>>>> "Hrvoje" == Hrvoje Niksic
<hniksic(a)arsdigita.com> writes:
Hrvoje> "Stephen J. Turnbull" <turnbull(a)sk.tsukuba.ac.jp> writes:
> I don't think he'd necessarily want to _disallow_
[bignums].
Hrvoje> Internally, why not? The user will never see the
Hrvoje> difference, and it allows us to retain the simple XINT
Hrvoje> interface whenever we're dealing with fixnums.
Because it might be more efficient to do an entire calculation in
bignum (see below), then canonicalize at the end, rather than do
canonicalizations at every point.
> Way ahead of me, I see. But you could go the declaration
> route.
Hrvoje> The declarations might work in some cases, but the speed
Hrvoje> win would be questionable. Declarations win in CL because
Hrvoje> once you declare A and B as fixnums, the compiler has the
Hrvoje> license compile (+ A B) into a machine integer addition.
Hrvoje> XEmacs interpreter is in a very different position, which
But CCL is _much_ faster than the Lisp interpreter.
Hrvoje> is not made any easier by the fact that due to dynamic
Hrvoje> scoping anyone and anything can access the values of the
Hrvoje> variables and make XEmacs crash.
I don't see how. I'm talking about declaring an entire sexp as an
arithmetic expression, and if the compiler detected anything that
might have a side-effect on a variable used in the expression, it
would refuse to optimize that expression as "pure arithmetic". You
would typecheck all variable values on entry, and signal error if they
weren't numerical. This could be a big win in, say, image code.
If such strong checking is unacceptable, you wouldn't use the
declaration.
Hrvoje> With a little cleverness, the all-fixnum case might
remain
Hrvoje> as fast as it is now.
I don't see why would have to be clever
Hrvoje> Well, maybe it's trivial for you. :-) The cleverness I
Hrvoje> was referring to would extend the "check that all
Hrvoje> arguments are numbers logic":
I don't understand your description of the logic. I thought it was
something more like
for (i = 0; i < nargs; i++)
{
if (ISA_NUMBER (arg[i])
arg[i] = XINT(arg[i]);
else if (ISA_MARKER (arg[i])
arg[i] = COERCE_MARKER_TO_C_INT (arg[i])
/* ... */
else
error("Argument %d can't be coerced to number", i);
}
So I would turn that into
for (i = 0; i < nargs; i++)
{
if (ISA_FIXNUM (arg[i]))
;
else if (ISA_BIGNUM (arg[i]))
have_bignums = 1;
else if (ISA_MARKER (arg[i]))
arg[i] = MARKER_TO_LISP_INT (arg[i])
/* ... */
else
error("Argument %d can't be coerced to number", i);
}
Then you do
if (have_bignums)
for (i = 0; i < nargs; i++)
if (ISA_FIXNUM (arg[i]))
/* or maybe do XINT (arg[i])? */
arg[i] = FIXNUM_TO_BIGNUM_REP (arg[i]);
else
arg[i] = BIGNUM_TO_BIGNUM_REP (arg[i]);
Hrvoje> I assume the status of "experimentalness" can be revised
Hrvoje> if the code proves to be stable and reliable?

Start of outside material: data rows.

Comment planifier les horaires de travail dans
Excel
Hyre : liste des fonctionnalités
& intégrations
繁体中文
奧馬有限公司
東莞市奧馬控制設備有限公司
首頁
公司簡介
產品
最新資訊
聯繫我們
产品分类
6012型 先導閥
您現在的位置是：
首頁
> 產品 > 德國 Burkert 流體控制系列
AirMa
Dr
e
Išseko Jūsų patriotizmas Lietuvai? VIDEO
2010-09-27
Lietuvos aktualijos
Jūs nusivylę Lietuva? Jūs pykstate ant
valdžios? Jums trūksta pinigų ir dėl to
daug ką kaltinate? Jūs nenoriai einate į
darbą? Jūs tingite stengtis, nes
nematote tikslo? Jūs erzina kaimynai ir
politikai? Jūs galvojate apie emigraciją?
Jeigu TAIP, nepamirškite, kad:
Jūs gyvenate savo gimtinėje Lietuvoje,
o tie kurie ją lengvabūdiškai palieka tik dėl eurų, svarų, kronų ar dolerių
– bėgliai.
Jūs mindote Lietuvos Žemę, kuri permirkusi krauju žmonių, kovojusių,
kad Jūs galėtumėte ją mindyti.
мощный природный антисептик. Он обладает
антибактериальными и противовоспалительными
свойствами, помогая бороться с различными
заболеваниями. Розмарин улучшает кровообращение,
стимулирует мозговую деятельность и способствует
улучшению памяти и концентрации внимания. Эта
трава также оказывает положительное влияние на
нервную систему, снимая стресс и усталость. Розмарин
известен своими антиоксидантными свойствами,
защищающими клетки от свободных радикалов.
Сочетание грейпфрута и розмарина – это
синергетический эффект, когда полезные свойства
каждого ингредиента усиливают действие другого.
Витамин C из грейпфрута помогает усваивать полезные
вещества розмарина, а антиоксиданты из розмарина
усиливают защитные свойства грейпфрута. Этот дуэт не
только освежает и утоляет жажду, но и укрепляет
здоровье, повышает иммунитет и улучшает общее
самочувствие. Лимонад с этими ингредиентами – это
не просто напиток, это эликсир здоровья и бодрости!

If you mean change the name to "optional feature" or something like
that, sure. If you mean change the default in configure after feature
freeze, no. I won't do it without the Board's explicit authorization.
People who want the feature can ask for it in configure until the
following release.
I am shooting for a public release of new features every six months at
this point. I'm hoping that if we can get a September release out,
people will start to take the process seriously and I can hand over
the reins to somebody else for the March 2002 release. I think that's
soon enough to certify a feature proposed in May 2001 as "stable and
reliable."
We're seeing a lot of efficiency complaints about 21.4. It's not
enough to be "stable and reliable", you also need to have a reasonable
value/performance tradeoff before making a feature default to on. I
took shortcuts on some features for 21.4, and I still think it was
justified, knowing as little as I did at the time. But in the future
I want to be more careful.
--
University of Tsukuba Tennodai 1-1-1 Tsukuba 305-8573 JAPAN
Institute of Policy and Planning Sciences Tel/fax: +81 (298) 53-5091
_________________ _________________ _________________ _________________
What are those straight lines for? "XEmacs rules."